■ **Text excerpt**

=== Begin Enclosure ===

Over the last many years, scientists have been working tirelessly on developing effective treatments to prevent or treat Alzheimer’s with mixed results. However, there’s fresh hope on the horizon. According to researchers with Axon Neuroscience, a first-of-its-kind experimental vaccine developed to provide protection against Alzheimer's disease has passed the latest stage of human trials.
The drug candidate, dubbed “AADvac1”, decreased mental deterioration by almost a third, according to the researchers. "No significant effects were found in cognitive and functional tests on the whole study sample," the researchers wrote in their study published in the prestigious British journal Nature Aging.
Let’s find out more about this potentially groundbreaking new development.
What do we know so far?
The trials for this new drug candidate, conducted over 24 months, included 193 patients with mild Alzheimer's. Out of them, 117 received AADvac1 while the others received a placebo, acting as a control group. Interestingly, the participants who received AADvac1 took the peptide-based vaccine in 11 doses and showed high levels of immunoglobulin G (IgG) antibody responses.
The researchers say that the drug works by preparing the immune system to kill rogue tau proteins, the most notable trigger of Alzheimer's disease. Tau proteins usually help nutrient supply, but for some unknown reasons, this protein clumps together in tangles in the brain cells of Alzheimer’s patients, leading to the illness.

=== End Enclosure ===

■ **Task 1**
In the Alzheimer's vaccine article, how many of the trial patients received AADvac1?
■ **Task 2**
Translate this sentence from the Alzheimer's vaccine article into Spanish: "Let’s find out more about this potentially groundbreaking new development."
■ **Task 3**
Please resume the Alzheimer's vaccine article after its final sentence, keeping its tone and subject.

■ **Available data**
=== Begin Enclosure ===

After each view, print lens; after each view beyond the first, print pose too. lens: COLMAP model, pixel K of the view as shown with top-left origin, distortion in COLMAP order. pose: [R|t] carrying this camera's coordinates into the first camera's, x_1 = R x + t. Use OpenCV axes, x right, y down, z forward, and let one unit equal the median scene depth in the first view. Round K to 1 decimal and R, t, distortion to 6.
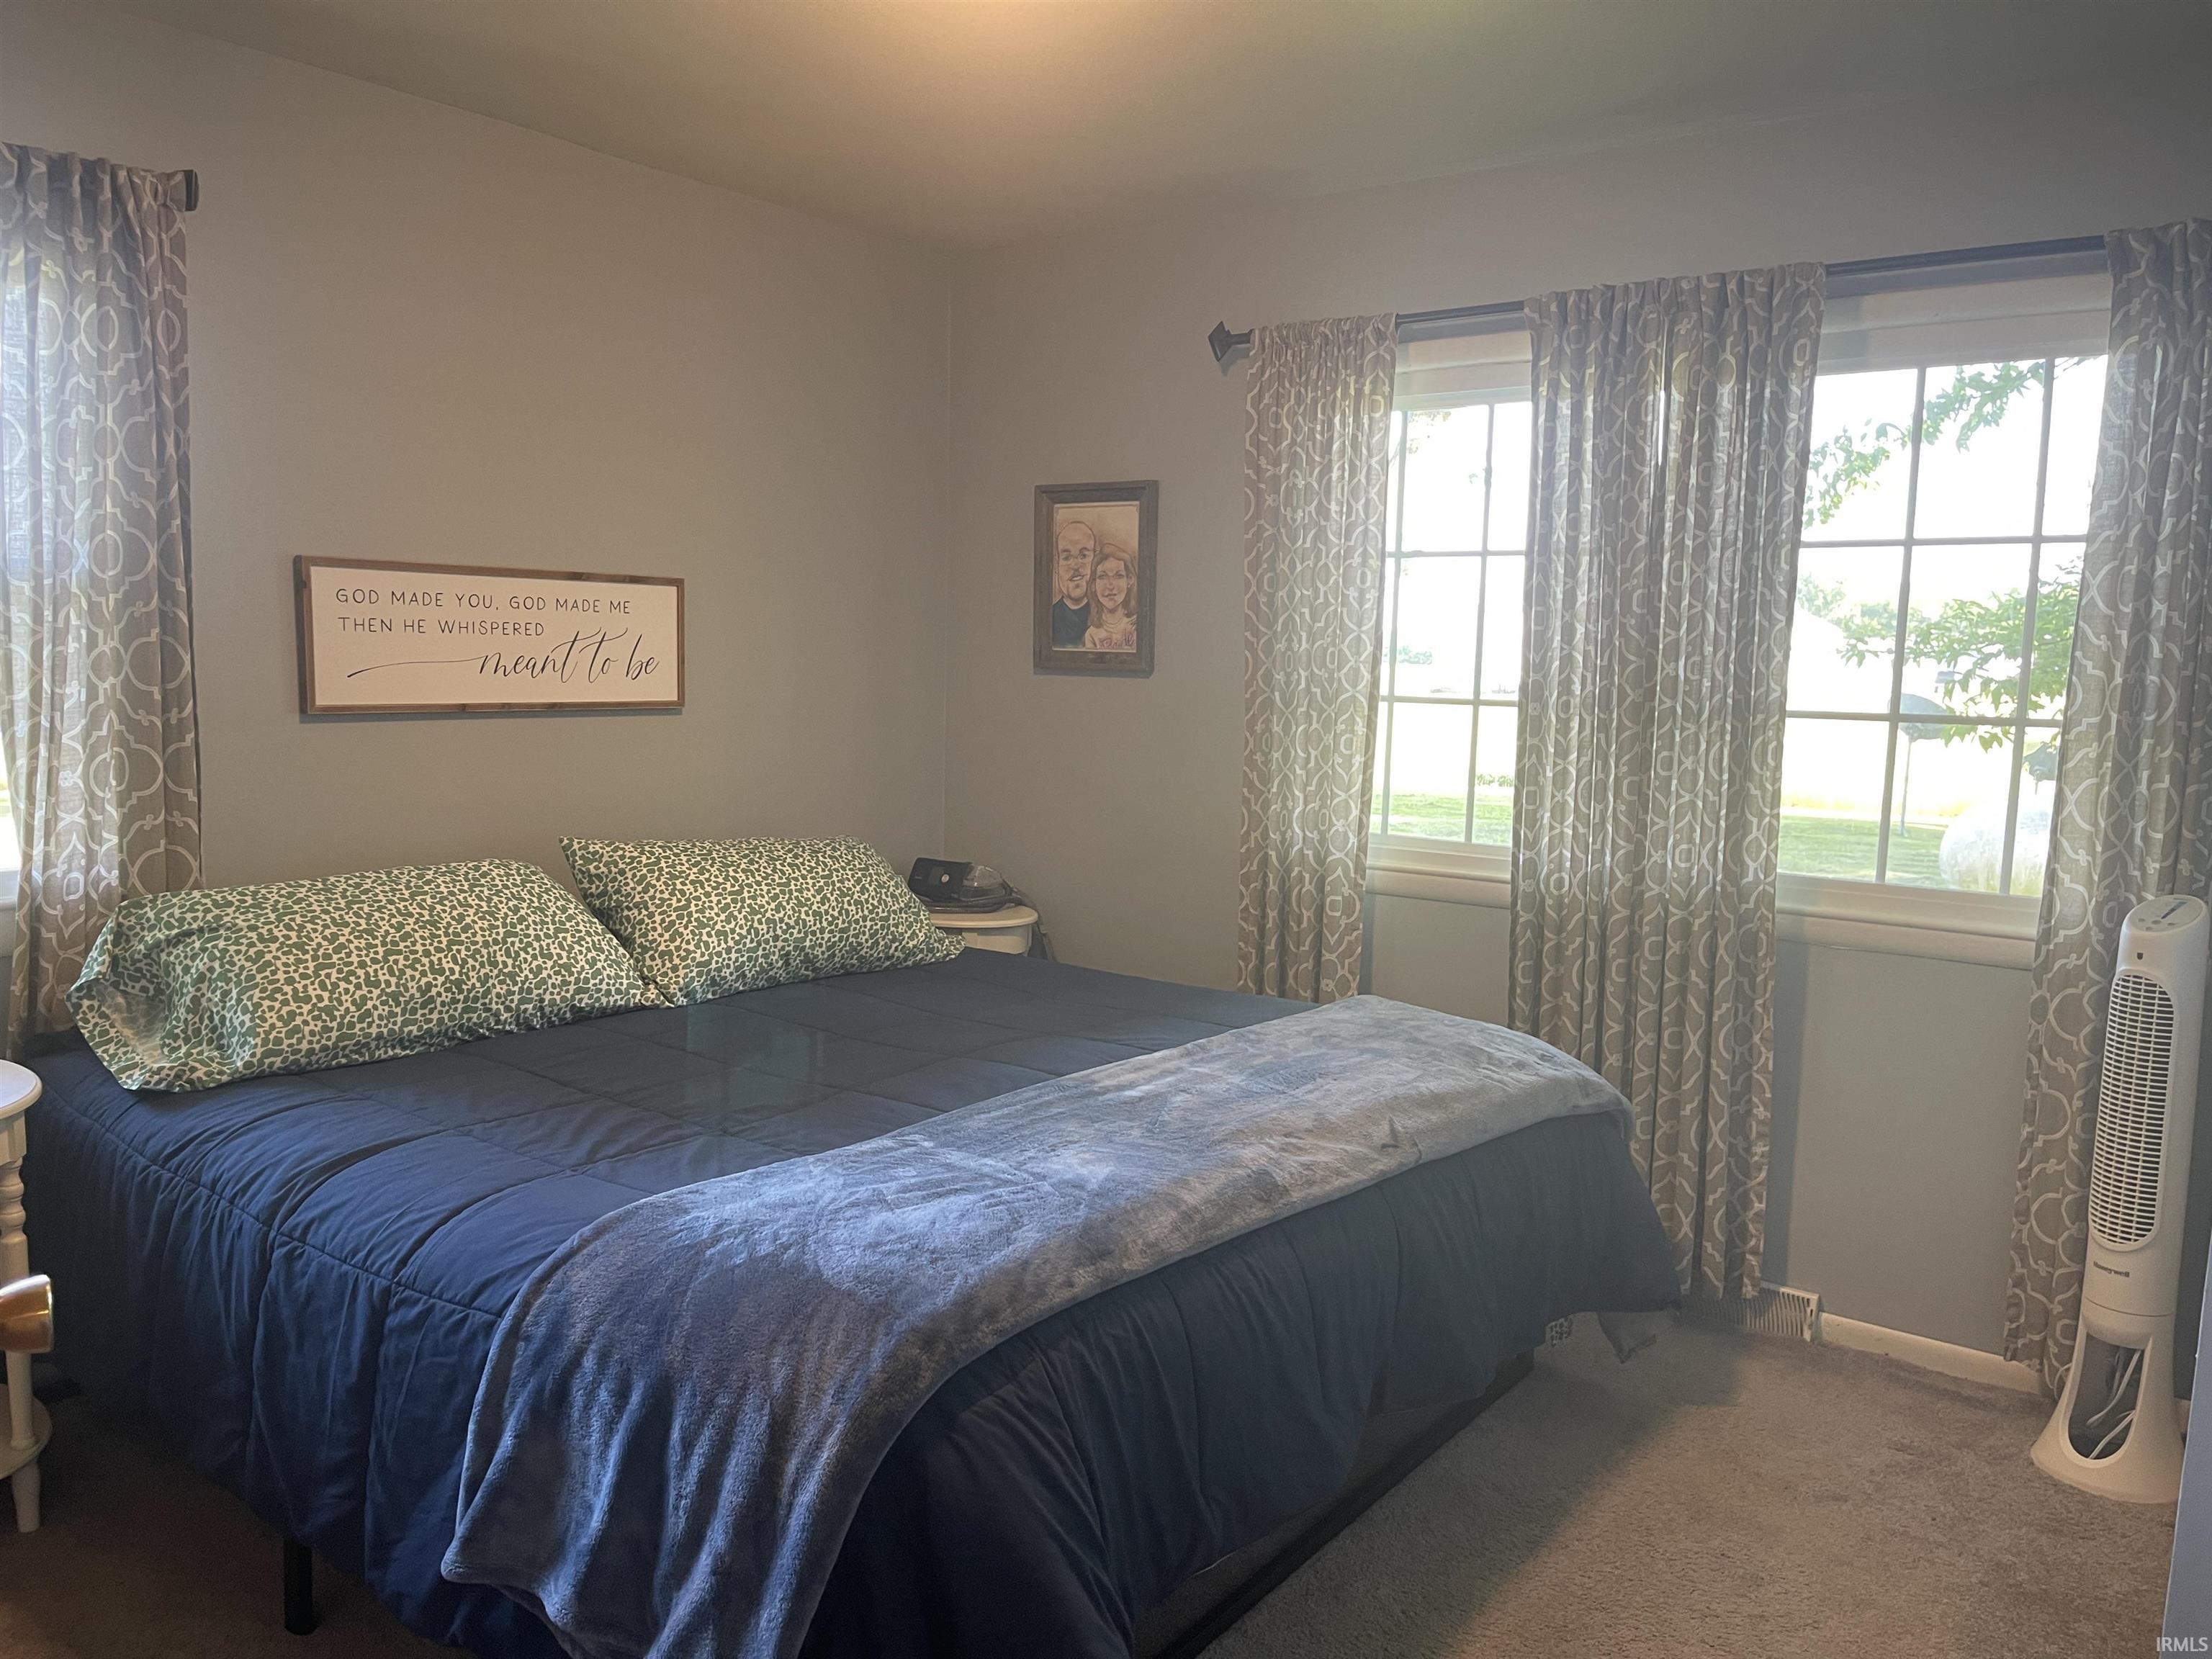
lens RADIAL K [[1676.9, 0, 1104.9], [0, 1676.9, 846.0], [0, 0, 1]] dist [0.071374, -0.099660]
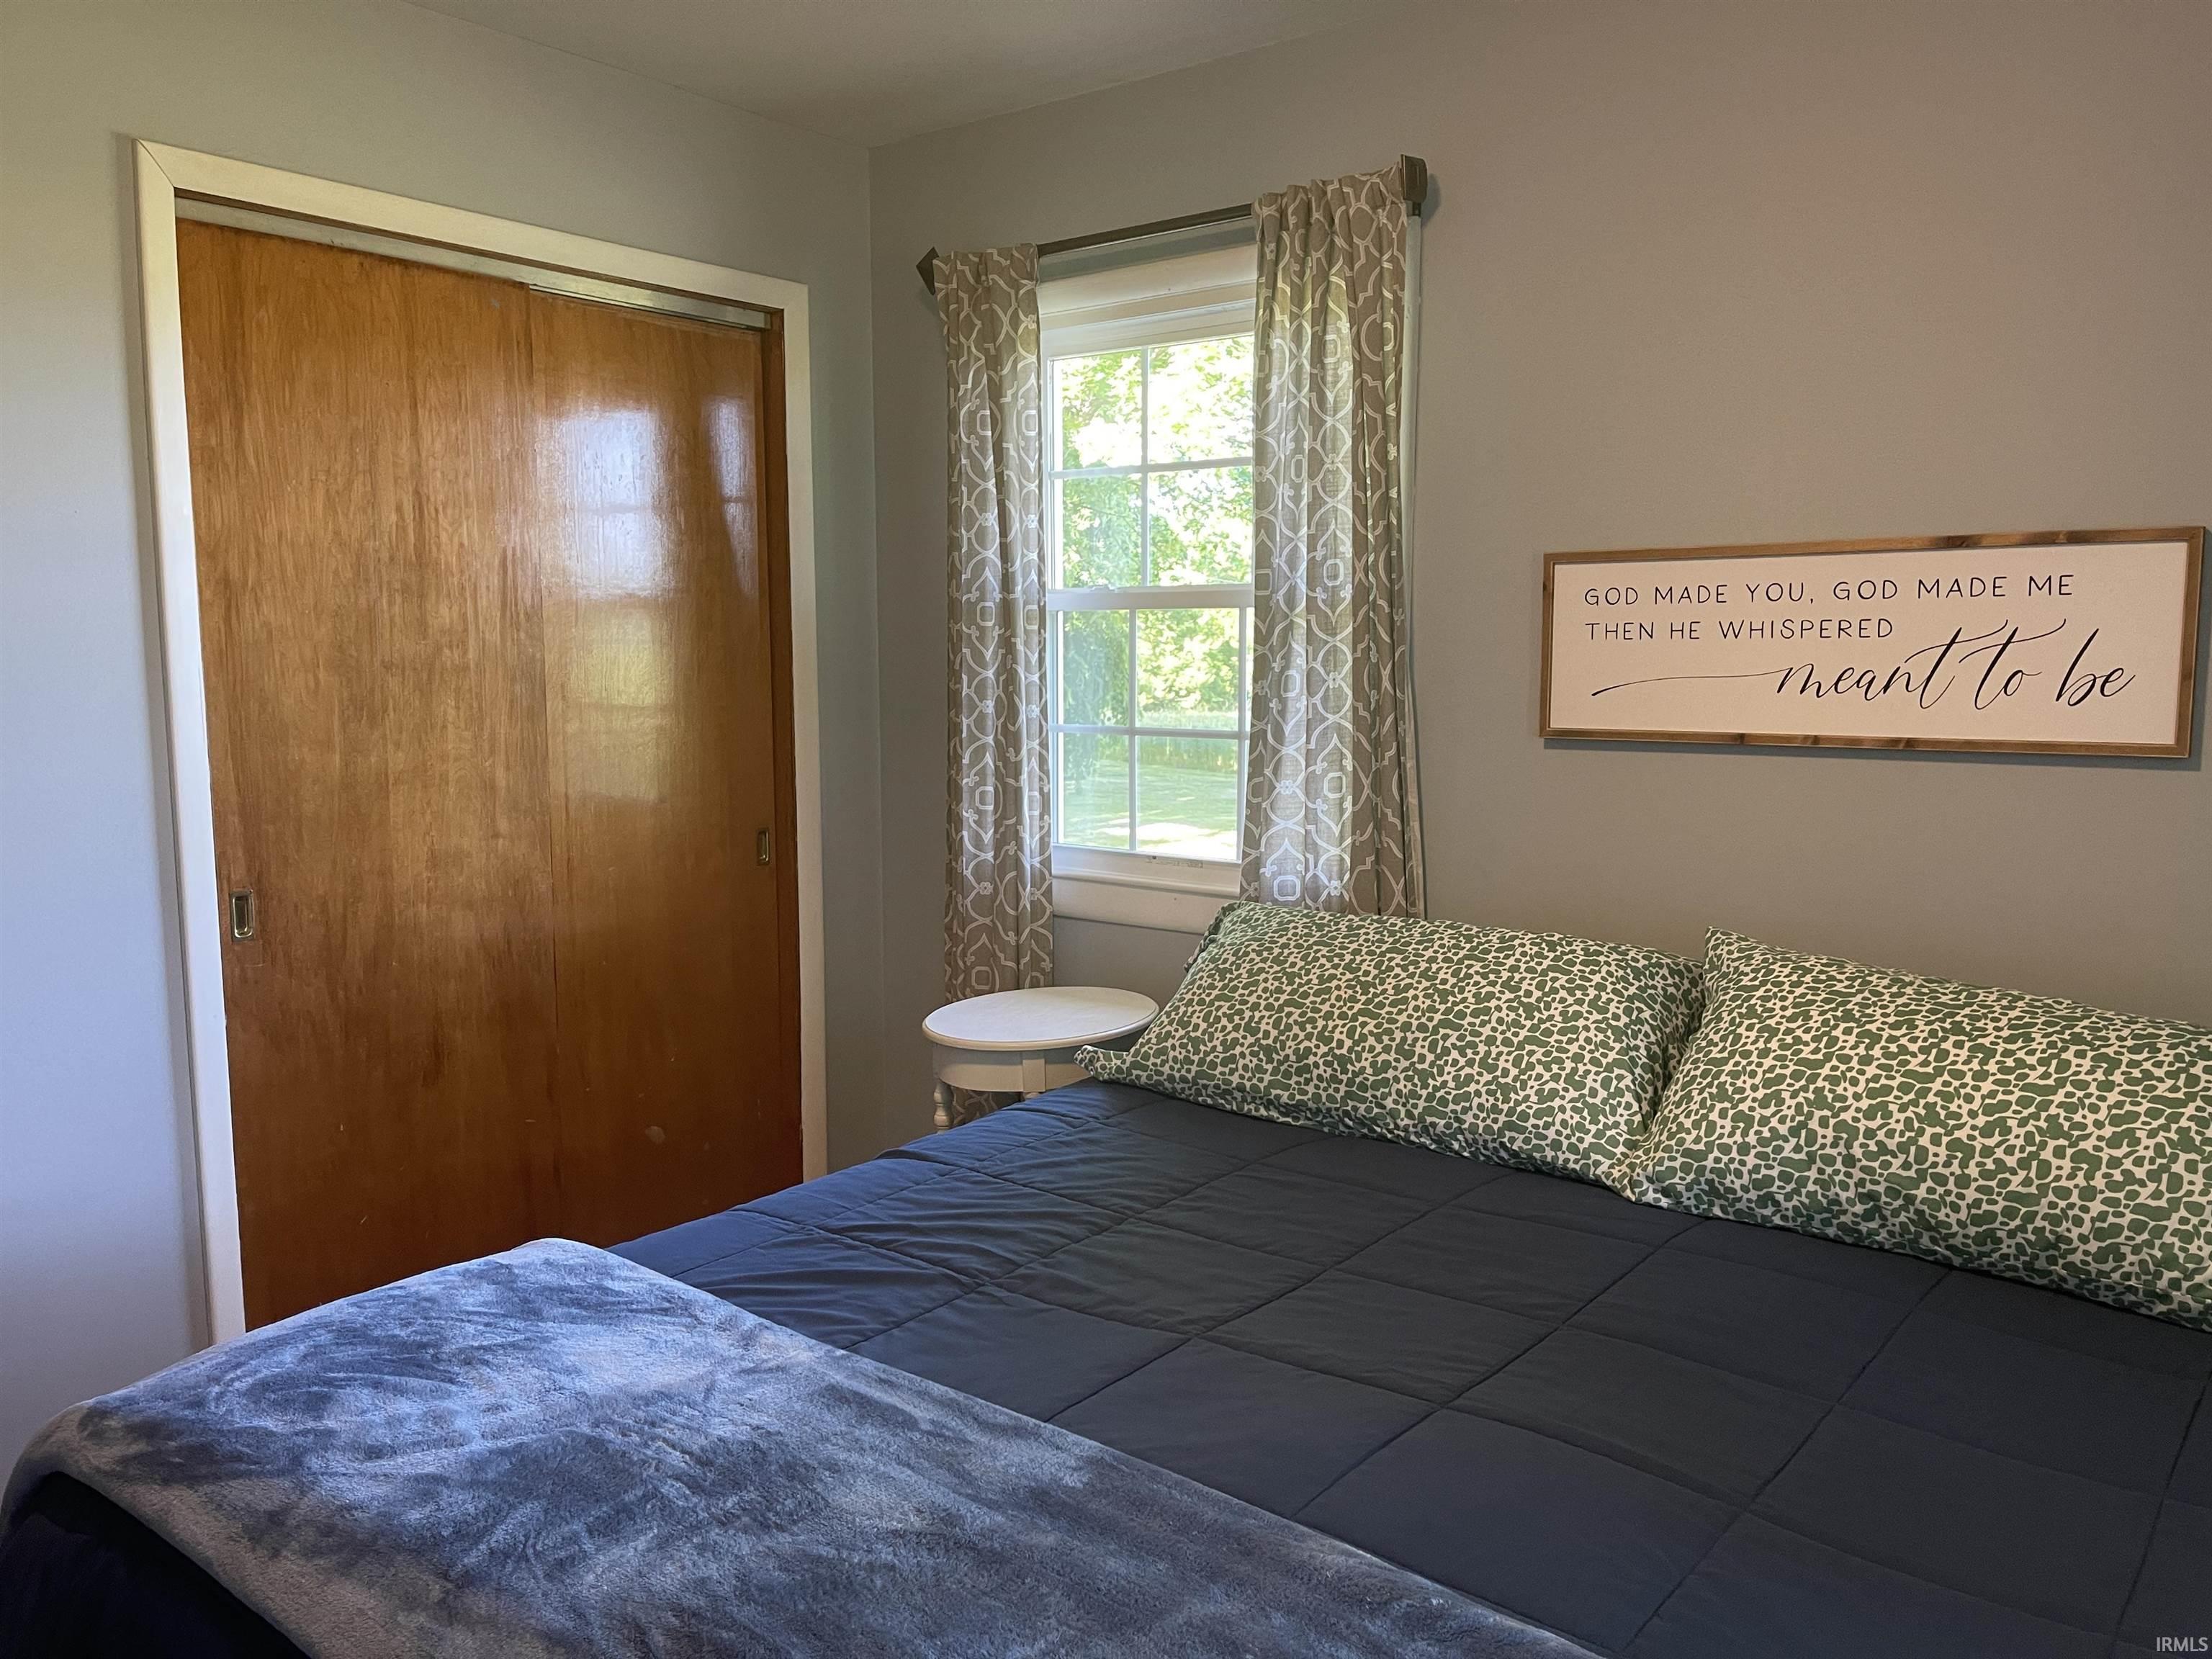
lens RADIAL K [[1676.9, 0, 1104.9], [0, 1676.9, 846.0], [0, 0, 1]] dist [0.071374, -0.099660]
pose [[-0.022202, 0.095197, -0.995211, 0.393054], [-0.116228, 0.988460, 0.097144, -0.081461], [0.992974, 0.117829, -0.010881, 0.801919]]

=== End Enclosure ===
=== Begin Enclosure ===

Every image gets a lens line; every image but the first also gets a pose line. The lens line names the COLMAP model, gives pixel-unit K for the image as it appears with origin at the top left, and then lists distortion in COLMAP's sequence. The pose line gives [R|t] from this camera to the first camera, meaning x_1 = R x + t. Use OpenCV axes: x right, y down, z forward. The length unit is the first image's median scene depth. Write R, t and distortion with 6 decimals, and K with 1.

=== End Enclosure ===

■ **Answer space 1**
117 of the 193 patients received AADvac1.

■ **Answer space 2**
Averigüemos más sobre este nuevo avance potencialmente revolucionario.

■ **Answer space 3**
“The accumulation and spread of toxic forms of tau in the brain is a pathological hallmark of Alzheimer’s. It is thought to be responsible for the widespread death of neurons that ultimately leads to dementia,” explains corresponding author Dr. Petr Novak, per South West News Service. “Our vaccine aims to halt the formation and spread of tau pathology, which has ultimately the potential to show a higher benefit for Alzheimer’s patients,” says professor Norbert Zilka, chief science officer at Axon.
The antibody response to tau with the help of this new potential vaccine is being deemed “exceptional” by the team of scientists. The vaccine, in fact, slashed clinical and functional decline by up to around 30 percent compared to the placebo group. Furthermore, the study also reported that AADvac1 removes sticky deposits of amyloid-beta proteins that also accumulate in the brains of Alzheimer's patients.
"To the extent of my knowledge, this is the first time that a tau-targeted immunotherapy showed clear evidence of impact on the neurodegenerative process and a strong indication of clinical effect in patients with a confirmed Alzheimer's disease biomarker profile," Petr Novak, first author of the study and the senior clinical research scientist at Axon Neuroscience, told MedPage Today.
The team also said that the most noticeable effects of the vaccine were observed in a subgroup of patients with confirmed Alzheimer’s. This is indeed encouraging news and can be particularly important in treating the elderly as they are more susceptible to Alzheimer's disease.
Fresh hope for the future of Alzheimer’s patients
While the development of this new first-of-its-kind Alzheimer's vaccine offers fresh hope, we have to be mindful of the fact that these results are from a relatively small and early phase II clinical trial. Also, the results have not been corrected for multiplicity testing yet. Moreover, the trials were designed to mainly test the experimental vaccine's safety profile. The drug appears to have been successful on that count as it was shown to be safely tolerated by patients.
We will, however, need a larger trial involving more patients to see if AADvac1 can successfully treat cognitive decline in patients. Particularly those whose dementia is linked to tau pathology.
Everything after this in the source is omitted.